**Activity**
The lines from the one containing "right eye: (293, 352)" through the final line of the data below must be written out exactly, both included, and nothing more.
--- Exercise inputs Enclosed Below ---
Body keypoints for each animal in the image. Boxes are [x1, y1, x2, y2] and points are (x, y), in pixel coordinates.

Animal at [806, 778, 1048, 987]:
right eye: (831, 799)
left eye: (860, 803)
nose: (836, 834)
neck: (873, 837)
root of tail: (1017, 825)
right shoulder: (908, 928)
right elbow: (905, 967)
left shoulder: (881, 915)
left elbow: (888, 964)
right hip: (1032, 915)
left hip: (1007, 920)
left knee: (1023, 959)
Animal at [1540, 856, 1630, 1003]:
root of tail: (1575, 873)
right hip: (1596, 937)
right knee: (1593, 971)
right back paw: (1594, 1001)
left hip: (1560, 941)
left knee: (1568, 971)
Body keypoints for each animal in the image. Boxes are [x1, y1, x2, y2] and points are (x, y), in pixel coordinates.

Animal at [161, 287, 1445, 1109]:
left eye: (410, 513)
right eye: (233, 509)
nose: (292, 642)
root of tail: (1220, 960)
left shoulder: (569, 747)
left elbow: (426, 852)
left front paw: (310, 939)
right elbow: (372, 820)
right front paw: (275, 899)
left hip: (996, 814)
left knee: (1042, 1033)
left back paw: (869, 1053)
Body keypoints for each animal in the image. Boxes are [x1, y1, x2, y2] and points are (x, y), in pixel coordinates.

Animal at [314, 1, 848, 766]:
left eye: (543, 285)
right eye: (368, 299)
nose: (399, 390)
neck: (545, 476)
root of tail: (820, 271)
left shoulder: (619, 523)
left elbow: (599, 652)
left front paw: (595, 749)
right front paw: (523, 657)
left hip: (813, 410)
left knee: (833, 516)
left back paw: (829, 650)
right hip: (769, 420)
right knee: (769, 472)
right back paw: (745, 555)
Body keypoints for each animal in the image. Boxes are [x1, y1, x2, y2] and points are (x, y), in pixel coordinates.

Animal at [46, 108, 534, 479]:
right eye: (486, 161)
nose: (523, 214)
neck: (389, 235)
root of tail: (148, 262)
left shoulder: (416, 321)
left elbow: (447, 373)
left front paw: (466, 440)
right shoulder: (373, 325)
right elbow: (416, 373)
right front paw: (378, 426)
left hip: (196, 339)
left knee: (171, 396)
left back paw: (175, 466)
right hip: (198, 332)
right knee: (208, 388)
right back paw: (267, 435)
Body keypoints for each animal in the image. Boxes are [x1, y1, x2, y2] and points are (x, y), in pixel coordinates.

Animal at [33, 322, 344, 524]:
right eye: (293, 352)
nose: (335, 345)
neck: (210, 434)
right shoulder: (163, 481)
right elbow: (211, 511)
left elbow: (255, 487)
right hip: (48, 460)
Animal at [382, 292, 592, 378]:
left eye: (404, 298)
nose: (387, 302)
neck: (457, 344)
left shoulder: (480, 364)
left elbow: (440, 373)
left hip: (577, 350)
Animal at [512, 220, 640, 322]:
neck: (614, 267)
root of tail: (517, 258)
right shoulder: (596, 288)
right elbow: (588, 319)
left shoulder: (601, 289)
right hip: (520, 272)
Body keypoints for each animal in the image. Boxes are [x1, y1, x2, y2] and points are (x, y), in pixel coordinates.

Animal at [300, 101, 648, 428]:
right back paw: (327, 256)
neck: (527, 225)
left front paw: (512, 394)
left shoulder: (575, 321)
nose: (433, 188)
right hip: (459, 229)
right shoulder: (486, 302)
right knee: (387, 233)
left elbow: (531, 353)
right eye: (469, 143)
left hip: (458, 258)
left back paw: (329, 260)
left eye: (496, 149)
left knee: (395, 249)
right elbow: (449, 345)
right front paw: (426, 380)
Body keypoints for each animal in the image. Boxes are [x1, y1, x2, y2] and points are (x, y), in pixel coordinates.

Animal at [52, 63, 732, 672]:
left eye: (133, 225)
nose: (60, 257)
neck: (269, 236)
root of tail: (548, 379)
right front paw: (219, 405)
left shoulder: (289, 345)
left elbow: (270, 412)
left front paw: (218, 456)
--- End of Enclosed Exercise inputs ---
**Completed task**
right eye: (293, 352)
nose: (335, 345)
neck: (210, 434)
right shoulder: (163, 481)
right elbow: (211, 511)
left elbow: (255, 487)
right hip: (48, 460)
Animal at [382, 292, 592, 378]:
left eye: (404, 298)
nose: (387, 302)
neck: (457, 344)
left shoulder: (480, 364)
left elbow: (440, 373)
left hip: (577, 350)
Animal at [512, 220, 640, 322]:
neck: (614, 267)
root of tail: (517, 258)
right shoulder: (596, 288)
right elbow: (588, 319)
left shoulder: (601, 289)
right hip: (520, 272)
Body keypoints for each animal in the image. Boxes are [x1, y1, x2, y2] and points are (x, y), in pixel coordinates.

Animal at [300, 101, 648, 428]:
right back paw: (327, 256)
neck: (527, 225)
left front paw: (512, 394)
left shoulder: (575, 321)
nose: (433, 188)
right hip: (459, 229)
right shoulder: (486, 302)
right knee: (387, 233)
left elbow: (531, 353)
right eye: (469, 143)
left hip: (458, 258)
left back paw: (329, 260)
left eye: (496, 149)
left knee: (395, 249)
right elbow: (449, 345)
right front paw: (426, 380)
Body keypoints for each animal in the image. Boxes are [x1, y1, x2, y2] and points are (x, y), in pixel coordinates.

Animal at [52, 63, 732, 672]:
left eye: (133, 225)
nose: (60, 257)
neck: (269, 236)
root of tail: (548, 379)
right front paw: (219, 405)
left shoulder: (289, 345)
left elbow: (270, 412)
left front paw: (218, 456)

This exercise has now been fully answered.